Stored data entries
####################
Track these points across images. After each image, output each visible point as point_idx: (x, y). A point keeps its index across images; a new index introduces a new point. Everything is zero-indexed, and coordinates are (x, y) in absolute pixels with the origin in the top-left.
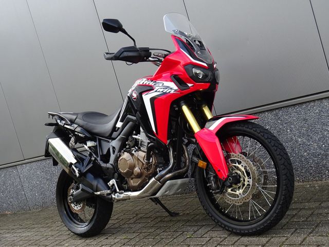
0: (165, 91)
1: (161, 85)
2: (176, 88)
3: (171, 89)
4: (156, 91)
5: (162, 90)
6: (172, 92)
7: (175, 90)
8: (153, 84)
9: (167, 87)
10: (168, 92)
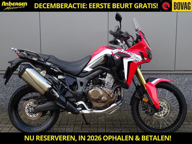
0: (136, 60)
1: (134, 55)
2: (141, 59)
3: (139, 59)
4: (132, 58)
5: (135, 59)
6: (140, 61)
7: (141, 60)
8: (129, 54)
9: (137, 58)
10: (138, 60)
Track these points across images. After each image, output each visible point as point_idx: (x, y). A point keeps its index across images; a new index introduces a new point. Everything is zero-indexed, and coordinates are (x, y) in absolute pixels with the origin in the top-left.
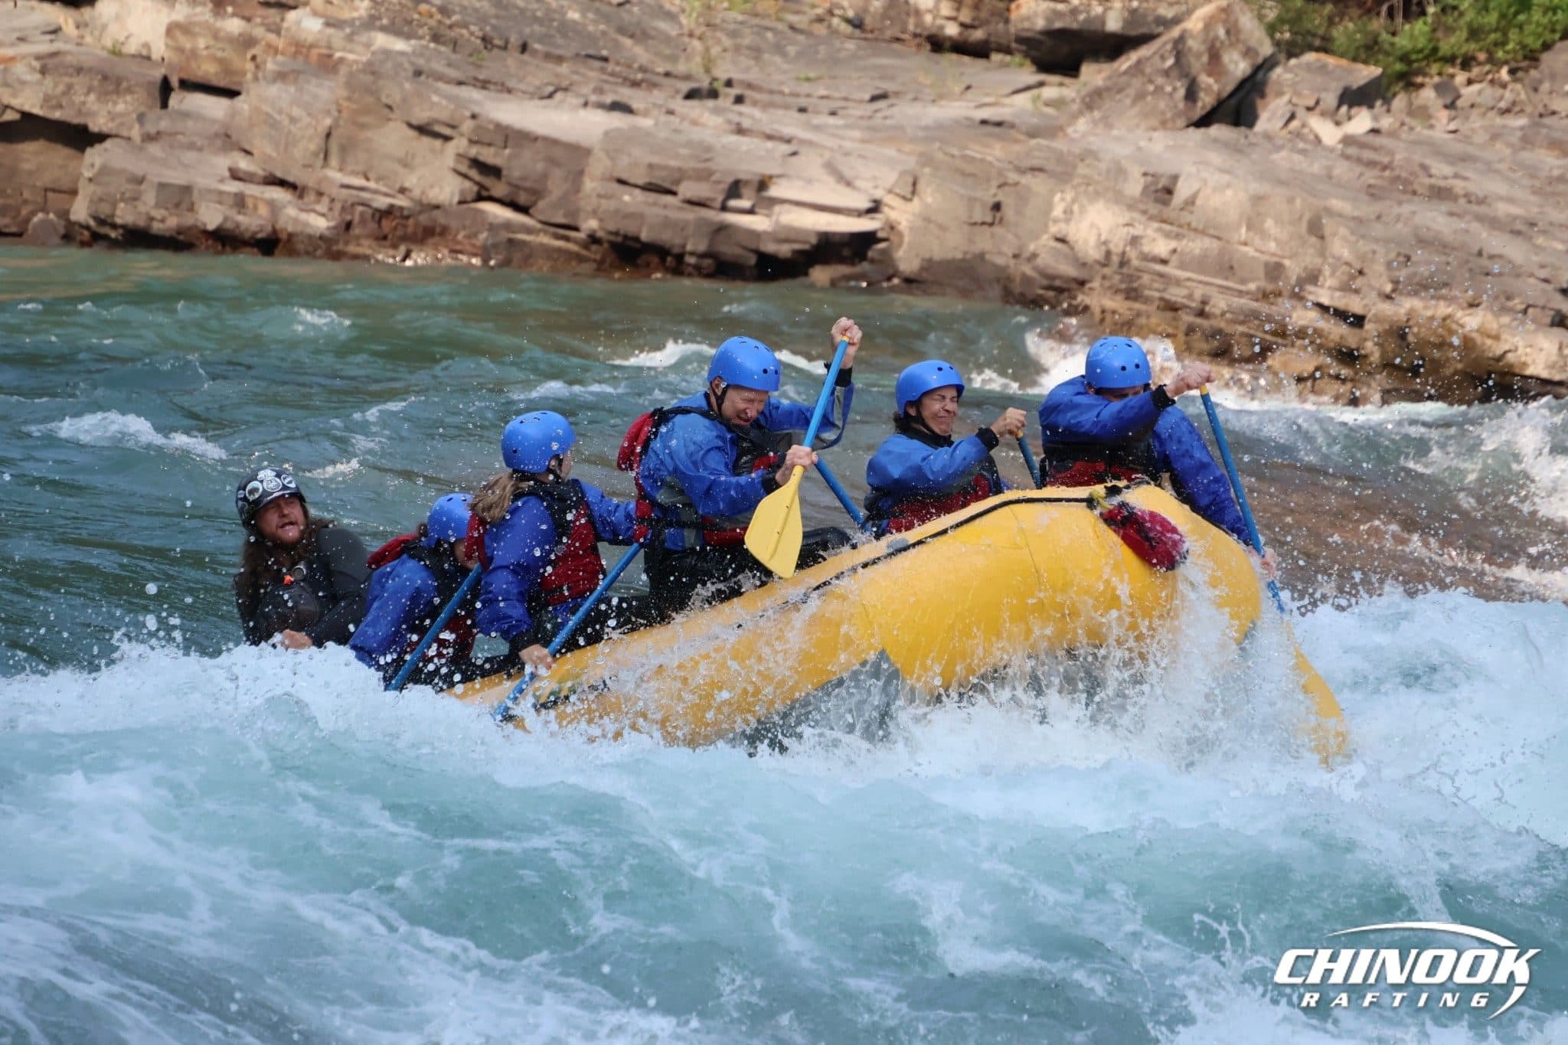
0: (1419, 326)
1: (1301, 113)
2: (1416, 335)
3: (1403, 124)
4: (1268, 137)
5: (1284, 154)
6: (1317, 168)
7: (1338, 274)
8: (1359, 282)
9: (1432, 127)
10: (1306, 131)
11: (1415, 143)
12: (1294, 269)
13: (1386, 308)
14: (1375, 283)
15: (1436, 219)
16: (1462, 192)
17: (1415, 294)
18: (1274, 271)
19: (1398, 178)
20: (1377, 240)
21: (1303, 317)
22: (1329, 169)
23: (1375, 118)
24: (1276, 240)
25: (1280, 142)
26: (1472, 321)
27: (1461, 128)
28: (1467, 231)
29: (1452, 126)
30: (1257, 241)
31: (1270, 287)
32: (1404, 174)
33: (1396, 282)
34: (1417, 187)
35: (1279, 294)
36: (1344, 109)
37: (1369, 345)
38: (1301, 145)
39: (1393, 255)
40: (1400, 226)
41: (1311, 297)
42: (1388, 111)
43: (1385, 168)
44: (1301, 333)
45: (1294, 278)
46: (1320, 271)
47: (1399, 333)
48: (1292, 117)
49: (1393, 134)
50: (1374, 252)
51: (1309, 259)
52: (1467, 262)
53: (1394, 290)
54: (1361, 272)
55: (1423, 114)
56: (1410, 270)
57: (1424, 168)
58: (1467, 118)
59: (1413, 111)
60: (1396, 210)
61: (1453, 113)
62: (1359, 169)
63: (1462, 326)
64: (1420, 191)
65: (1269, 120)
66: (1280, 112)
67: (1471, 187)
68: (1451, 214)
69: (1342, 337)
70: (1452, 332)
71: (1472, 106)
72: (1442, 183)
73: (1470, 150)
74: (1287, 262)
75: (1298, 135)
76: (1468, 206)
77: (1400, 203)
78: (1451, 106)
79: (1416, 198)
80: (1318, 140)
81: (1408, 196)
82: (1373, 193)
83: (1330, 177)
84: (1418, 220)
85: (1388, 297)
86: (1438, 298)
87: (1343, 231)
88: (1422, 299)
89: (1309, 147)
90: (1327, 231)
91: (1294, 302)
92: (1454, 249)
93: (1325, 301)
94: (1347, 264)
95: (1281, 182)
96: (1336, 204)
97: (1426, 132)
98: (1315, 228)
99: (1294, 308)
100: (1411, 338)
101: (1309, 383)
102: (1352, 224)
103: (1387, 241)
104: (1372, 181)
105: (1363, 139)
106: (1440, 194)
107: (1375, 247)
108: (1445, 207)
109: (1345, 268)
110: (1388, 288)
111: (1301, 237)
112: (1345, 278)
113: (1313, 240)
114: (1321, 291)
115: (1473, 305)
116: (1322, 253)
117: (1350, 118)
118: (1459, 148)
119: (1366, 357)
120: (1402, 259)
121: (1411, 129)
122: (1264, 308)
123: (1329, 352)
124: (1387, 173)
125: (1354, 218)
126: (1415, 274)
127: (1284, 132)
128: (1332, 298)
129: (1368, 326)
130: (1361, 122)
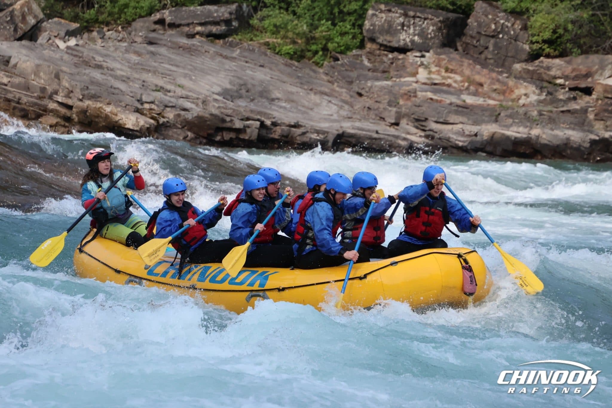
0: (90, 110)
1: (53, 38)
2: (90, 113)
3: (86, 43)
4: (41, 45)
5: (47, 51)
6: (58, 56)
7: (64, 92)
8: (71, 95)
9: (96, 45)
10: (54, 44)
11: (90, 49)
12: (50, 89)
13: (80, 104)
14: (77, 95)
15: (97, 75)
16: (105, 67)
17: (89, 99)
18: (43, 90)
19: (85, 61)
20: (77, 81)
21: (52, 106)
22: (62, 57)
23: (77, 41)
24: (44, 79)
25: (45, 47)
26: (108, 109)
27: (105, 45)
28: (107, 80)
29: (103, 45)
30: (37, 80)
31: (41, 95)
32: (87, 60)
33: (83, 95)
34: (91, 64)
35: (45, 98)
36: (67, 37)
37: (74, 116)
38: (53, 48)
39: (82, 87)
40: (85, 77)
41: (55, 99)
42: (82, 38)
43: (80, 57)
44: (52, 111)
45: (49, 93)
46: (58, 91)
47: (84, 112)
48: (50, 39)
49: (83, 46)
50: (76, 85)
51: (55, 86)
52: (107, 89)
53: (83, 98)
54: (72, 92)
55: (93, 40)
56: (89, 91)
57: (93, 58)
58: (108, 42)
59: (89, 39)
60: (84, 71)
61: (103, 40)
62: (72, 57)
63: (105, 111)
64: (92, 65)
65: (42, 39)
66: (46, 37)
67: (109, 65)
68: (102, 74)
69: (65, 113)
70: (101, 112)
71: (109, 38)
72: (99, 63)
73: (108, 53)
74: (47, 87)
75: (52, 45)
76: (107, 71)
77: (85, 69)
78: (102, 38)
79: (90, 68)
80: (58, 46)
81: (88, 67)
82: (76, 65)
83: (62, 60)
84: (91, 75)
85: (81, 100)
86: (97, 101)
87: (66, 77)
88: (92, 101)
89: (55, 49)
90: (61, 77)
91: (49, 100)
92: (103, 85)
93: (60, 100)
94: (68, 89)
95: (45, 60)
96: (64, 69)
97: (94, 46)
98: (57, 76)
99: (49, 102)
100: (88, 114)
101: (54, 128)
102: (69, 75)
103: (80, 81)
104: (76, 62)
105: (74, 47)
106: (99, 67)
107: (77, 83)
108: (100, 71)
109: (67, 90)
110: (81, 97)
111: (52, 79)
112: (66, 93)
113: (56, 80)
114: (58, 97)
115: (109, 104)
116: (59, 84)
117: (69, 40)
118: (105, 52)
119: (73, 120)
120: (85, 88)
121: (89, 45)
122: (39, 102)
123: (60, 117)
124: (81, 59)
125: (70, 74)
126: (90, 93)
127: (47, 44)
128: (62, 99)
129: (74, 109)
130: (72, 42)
####################
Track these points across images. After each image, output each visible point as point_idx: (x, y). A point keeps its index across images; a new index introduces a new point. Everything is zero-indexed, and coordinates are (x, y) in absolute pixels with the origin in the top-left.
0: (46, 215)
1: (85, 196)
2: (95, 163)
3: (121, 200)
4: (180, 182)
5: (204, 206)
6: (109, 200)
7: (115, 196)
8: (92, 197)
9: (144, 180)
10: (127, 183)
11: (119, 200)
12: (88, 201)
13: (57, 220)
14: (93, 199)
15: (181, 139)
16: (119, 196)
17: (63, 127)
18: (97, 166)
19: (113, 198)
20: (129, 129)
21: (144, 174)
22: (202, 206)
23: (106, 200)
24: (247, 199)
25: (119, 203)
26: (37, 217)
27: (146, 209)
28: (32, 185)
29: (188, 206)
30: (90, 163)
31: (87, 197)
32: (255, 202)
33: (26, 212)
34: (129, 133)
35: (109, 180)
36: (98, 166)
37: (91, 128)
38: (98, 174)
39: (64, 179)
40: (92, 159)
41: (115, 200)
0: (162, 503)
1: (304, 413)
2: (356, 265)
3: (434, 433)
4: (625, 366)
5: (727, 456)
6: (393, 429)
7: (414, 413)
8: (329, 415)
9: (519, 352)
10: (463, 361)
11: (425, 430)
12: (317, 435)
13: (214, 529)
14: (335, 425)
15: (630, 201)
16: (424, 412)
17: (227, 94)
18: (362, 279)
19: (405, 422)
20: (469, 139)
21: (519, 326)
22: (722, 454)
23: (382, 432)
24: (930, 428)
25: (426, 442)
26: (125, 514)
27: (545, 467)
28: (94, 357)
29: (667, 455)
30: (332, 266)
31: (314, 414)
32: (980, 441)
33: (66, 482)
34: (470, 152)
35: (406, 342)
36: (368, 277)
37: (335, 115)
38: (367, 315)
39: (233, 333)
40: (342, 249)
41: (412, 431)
####################
## [TASK]
What is needed is an exact copy of the lines above, from the one containing "72: (1442, 183)" through the one containing "115: (1473, 305)", with nothing added.

## [THE ANSWER]
72: (1442, 183)
73: (1470, 150)
74: (1287, 262)
75: (1298, 135)
76: (1468, 206)
77: (1400, 203)
78: (1451, 106)
79: (1416, 198)
80: (1318, 140)
81: (1408, 196)
82: (1373, 193)
83: (1330, 177)
84: (1418, 220)
85: (1388, 297)
86: (1438, 298)
87: (1343, 231)
88: (1422, 299)
89: (1309, 147)
90: (1327, 231)
91: (1294, 302)
92: (1454, 249)
93: (1325, 301)
94: (1347, 264)
95: (1281, 182)
96: (1336, 204)
97: (1426, 132)
98: (1315, 228)
99: (1294, 308)
100: (1411, 338)
101: (1309, 383)
102: (1352, 224)
103: (1387, 241)
104: (1372, 181)
105: (1363, 139)
106: (1440, 194)
107: (1375, 247)
108: (1445, 207)
109: (1345, 268)
110: (1388, 288)
111: (1301, 237)
112: (1345, 278)
113: (1313, 240)
114: (1321, 291)
115: (1473, 305)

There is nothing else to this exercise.